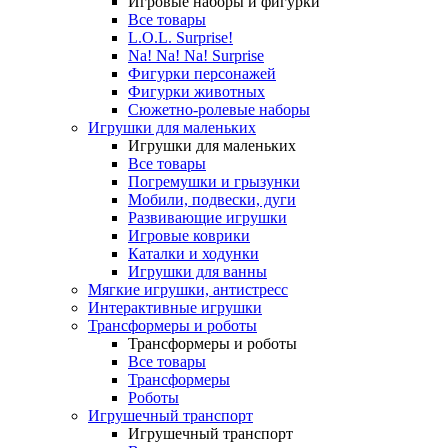
Игровые наборы и фигурки
Все товары
L.O.L. Surprise!
Na! Na! Na! Surprise
Фигурки персонажей
Фигурки животных
Сюжетно-ролевые наборы
Игрушки для маленьких
Игрушки для маленьких
Все товары
Погремушки и грызунки
Мобили, подвески, дуги
Развивающие игрушки
Игровые коврики
Каталки и ходунки
Игрушки для ванны
Мягкие игрушки, антистресс
Интерактивные игрушки
Трансформеры и роботы
Трансформеры и роботы
Все товары
Трансформеры
Роботы
Игрушечный транспорт
Игрушечный транспорт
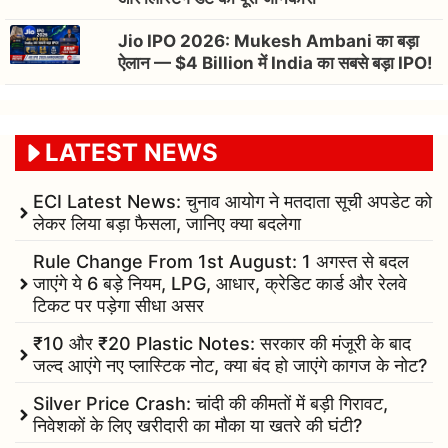
Jio IPO 2026: Mukesh Ambani का बड़ा
ऐलान — $4 Billion में India का सबसे बड़ा IPO!
LATEST NEWS
ECI Latest News: चुनाव आयोग ने मतदाता सूची अपडेट को
लेकर लिया बड़ा फैसला, जानिए क्या बदलेगा
Rule Change From 1st August: 1 अगस्त से बदल
जाएंगे ये 6 बड़े नियम, LPG, आधार, क्रेडिट कार्ड और रेलवे
टिकट पर पड़ेगा सीधा असर
₹10 और ₹20 Plastic Notes: सरकार की मंजूरी के बाद
जल्द आएंगे नए प्लास्टिक नोट, क्या बंद हो जाएंगे कागज के नोट?
Silver Price Crash: चांदी की कीमतों में बड़ी गिरावट,
निवेशकों के लिए खरीदारी का मौका या खतरे की घंटी?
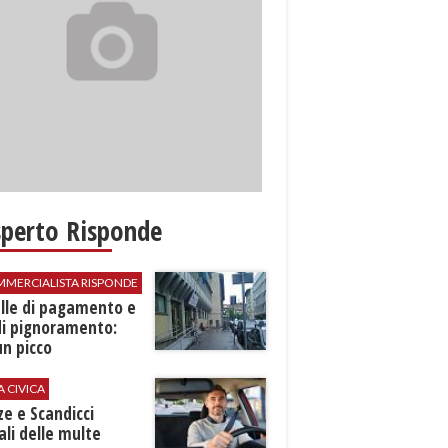
sperto Risponde
MMERCIALISTA RISPONDE
elle di pagamento e
di pignoramento:
n picco
A CIVICA
ze e Scandicci
ali delle multe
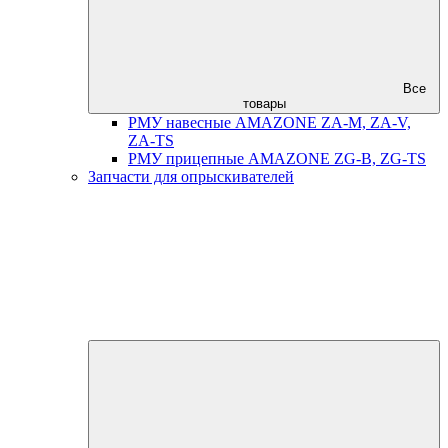
Все
товары
РМУ навесные AMAZONE ZA-M, ZA-V,
ZA-TS
РМУ прицепные AMAZONE ZG-B, ZG-TS
Запчасти для опрыскивателей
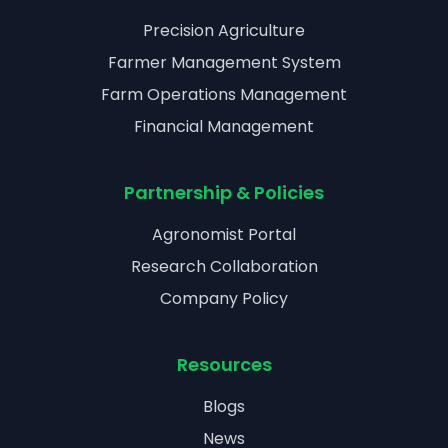
Precision Agriculture
Farmer Management System
Farm Operations Management
Financial Management
Partnership & Policies
Agronomist Portal
Research Collaboration
Company Policy
Resources
Blogs
News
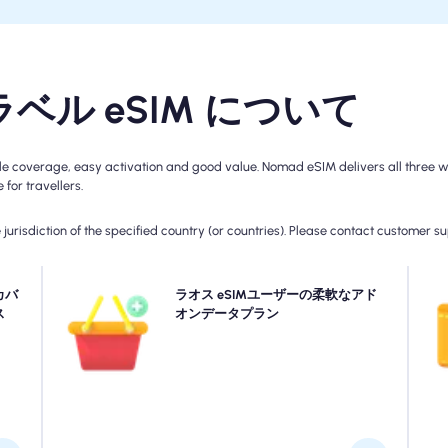
ラベル eSIM について
coverage, easy activation and good value. Nomad eSIM delivers all three with
for travellers.
jurisdiction of the specified country (or countries). Please contact customer s
接続を
カバ
より多くのデータが必要ですか、それとも計画を拡張し
ラオス eSIMユーザーの柔軟なアド
手
って
ス
ますか？ ラオス eSIMにアドオンを購入して、シームレ
オンデータプラン
性と
スな5G/4G接続を楽しんでいます。 最初のプランが切
け
い。
れると、アドオンが中断することなく接続する自動的に
アクティブになります。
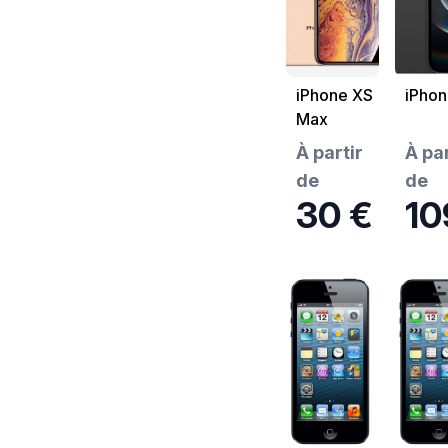
iPhone XS
iPhon
Max
À partir
À par
de
de
30 €
10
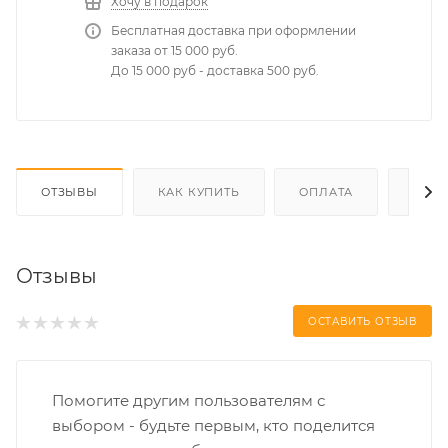
Хочу в подарок
Бесплатная доставка при оформлении
заказа от 15 000 руб.
До 15 000 руб - доставка 500 руб.
ОТЗЫВЫ
КАК КУПИТЬ
ОПЛАТА
ДОС
Отзывы
ОСТАВИТЬ ОТЗЫВ
Помогите другим пользователям с
выбором - будьте первым, кто поделится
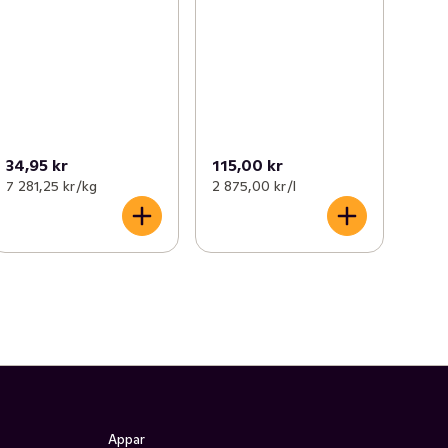
34,95 kr
115,00 kr
7 281,25 kr /kg
2 875,00 kr /l
Appar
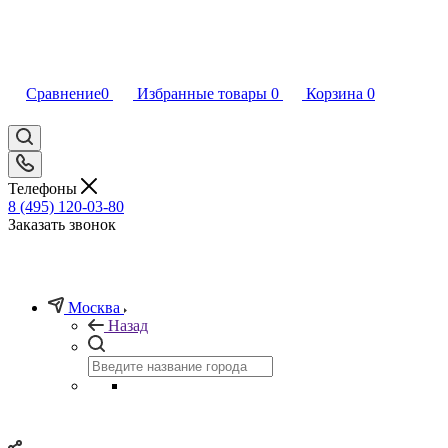
Сравнение
0
Избранные товары
0
Корзина
0
Телефоны
8 (495) 120-03-80
Заказать звонок
Москва
Назад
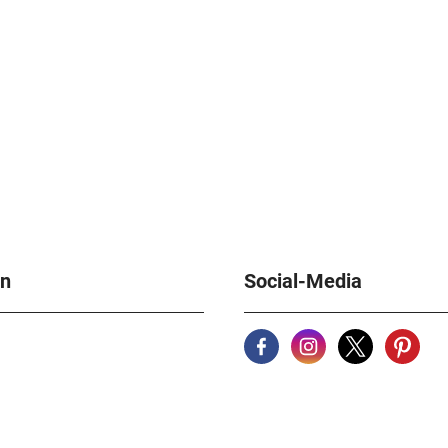
en
Social-Media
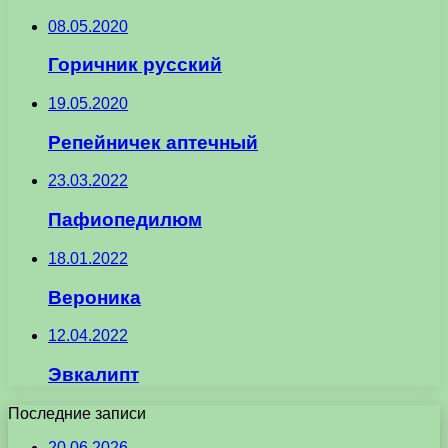
08.05.2020
Горичник русский
19.05.2020
Репейничек аптечный
23.03.2022
Пафиопедилюм
18.01.2022
Вероника
12.04.2022
Эвкалипт
Последние записи
20.06.2026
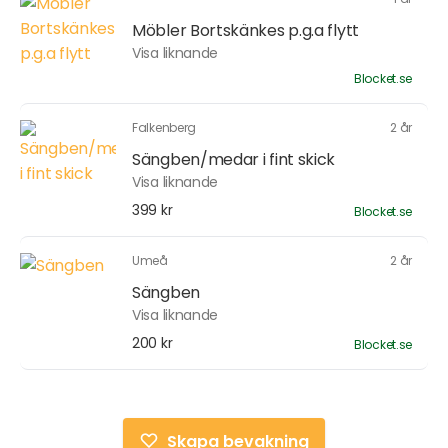
Möbler Bortskänkes p.g.a flytt
Visa liknande
Blocket.se
Falkenberg
2 år
Sängben/medar i fint skick
Visa liknande
399 kr
Blocket.se
Umeå
2 år
Sängben
Visa liknande
200 kr
Blocket.se
Skapa bevakning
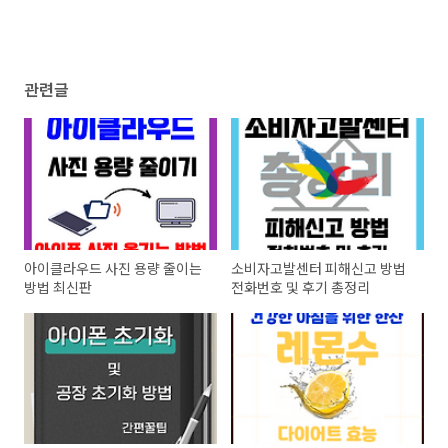
관련글
아이클라우드 사진 용량 줄이는
소비자고발센터 피해신고 방법
방법 최신판
전화번호 및 후기 총정리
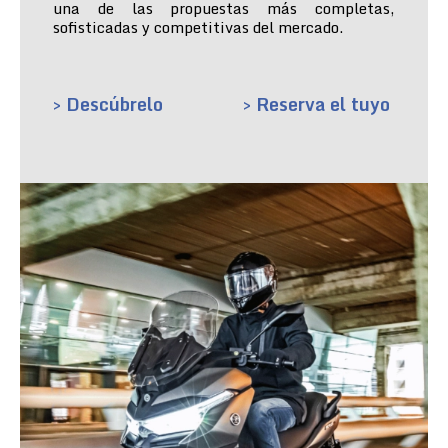
una de las propuestas más completas,
sofisticadas y competitivas del mercado.
> Descúbrelo
> Reserva el tuyo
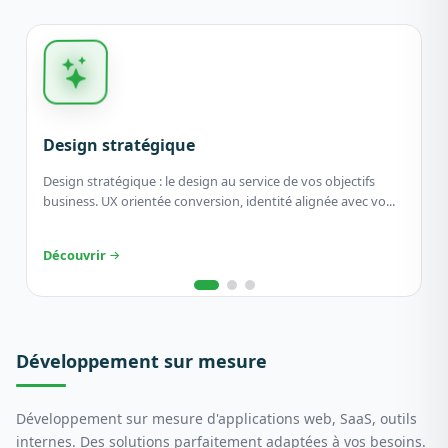
Design stratégique
Design stratégique : le design au service de vos objectifs
business. UX orientée conversion, identité alignée avec vo...
Découvrir
Développement sur mesure
Développement sur mesure d'applications web, SaaS, outils
internes. Des solutions parfaitement adaptées à vos besoins.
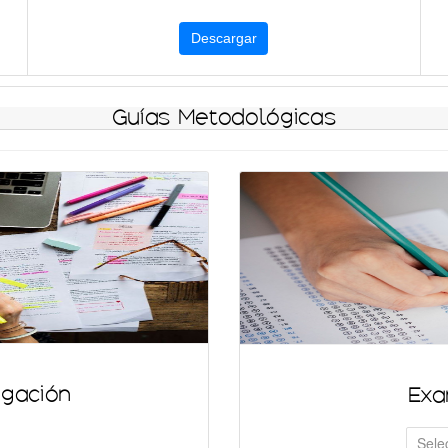
Descargar
Guías Metodológicas
igación
Exa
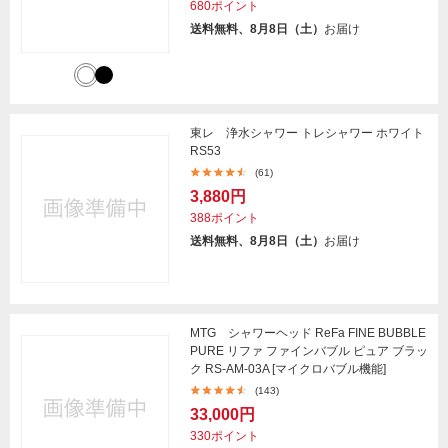
680ポイント
送料無料、8月8日（土）
お届け
東レ 浄水シャワー トレシャワー ホワイト
RS53
(61)
3,880円
388ポイント
送料無料、8月8日（土）
お届け
MTG シャワーヘッド ReFa FINE BUBBLE
PURE リファ ファインバブル ピュア ブラッ
ク RS-AM-03A [マイクロバブル機能]
(143)
33,000円
330ポイント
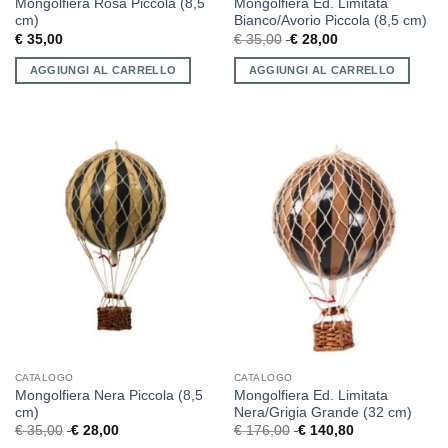
Mongolfiera Rosa Piccola (8,5
Mongolfiera Ed. Limitata
cm)
Bianco/Avorio Piccola (8,5 cm)
€
35,00
€
35,00
€
28,00
AGGIUNGI AL CARRELLO
AGGIUNGI AL CARRELLO
CATALOGO
CATALOGO
Mongolfiera Nera Piccola (8,5
Mongolfiera Ed. Limitata
cm)
Nera/Grigia Grande (32 cm)
€
35,00
€
28,00
€
176,00
€
140,80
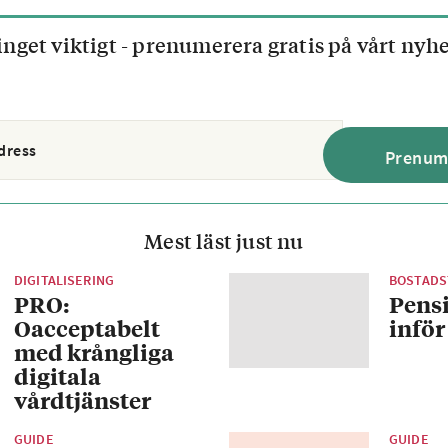
inget viktigt - prenumerera gratis på vårt nyh
Mest läst just nu
DIGITALISERING
BOSTADS
PRO:
Pens
Oacceptabelt
inför
med krångliga
digitala
vårdtjänster
GUIDE
GUIDE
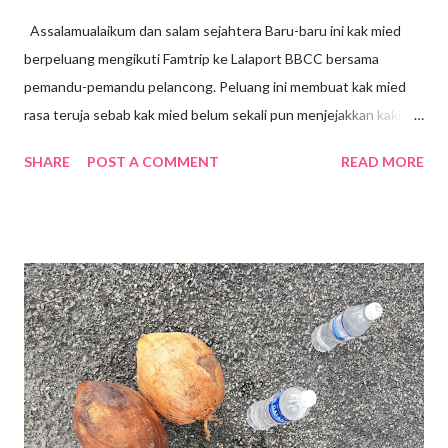
Assalamualaikum dan salam sejahtera Baru-baru ini kak mied
berpeluang mengikuti Famtrip ke Lalaport BBCC bersama
pemandu-pemandu pelancong. Peluang ini membuat kak mied
rasa teruja sebab kak mied belum sekali pun menjejakkan kaki ke
sini walaupun Lalaport BBCC telah dibuka sejak Januari 2022 .
SHARE
POST A COMMENT
READ MORE
Terletak di tengah-tengah Bandar, kawasan Bukit Bintang.
Lokasi dahulunya adalah tapak Penjara Pudu yang terkenal. Bagi
generasi sekarang mungkin mereka tidak melihat atau
mengetahui tentang kewujudan Penjara Pudu namun pintu
masuk atau pintu gerbang Penjara Pudu masih dikekalkan
sebagai tinggalan sejarah lalu. Mall ini mengenengahkan konsep
" Modern Simplicity" yang sinonim dengan tradisi Jepun dengan
gabungan fasiliti komersial, pejabat , kediaman, hotel dan lain-
lain. Merupakan fasiliti luar negara yang pertama di Asia
Tenggara oleh Mitsui Fudosan Co. Ltd.(Mitsui Fudosan) .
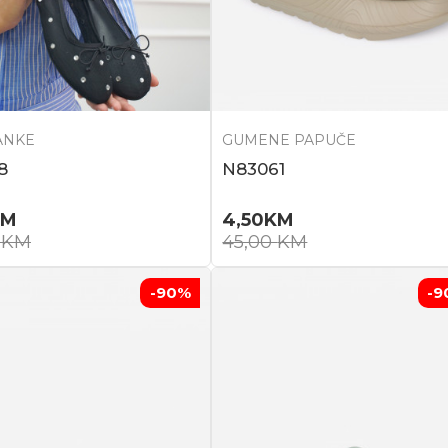
ANKE
GUMENE PAPUČE
8
N83061
KM
4,50
KM
0
KM
45,00
KM
-90
%
-9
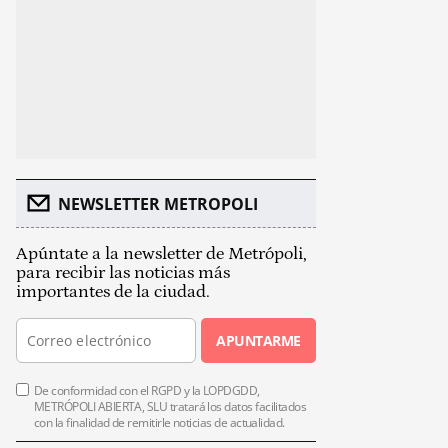
NEWSLETTER METROPOLI
Apúntate a la newsletter de Metrópoli,
para recibir las noticias más
importantes de la ciudad.
APUNTARME
De conformidad con el RGPD y la LOPDGDD,
METRÓPOLI ABIERTA, SLU tratará los datos facilitados
con la finalidad de remitirle noticias de actualidad.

======

# [Try it]
Please find each line in the records above that holds the word "доставка", and copy it.

# [Response]
Бесплатная доставка при оформлении
До 15 000 руб - доставка 500 руб.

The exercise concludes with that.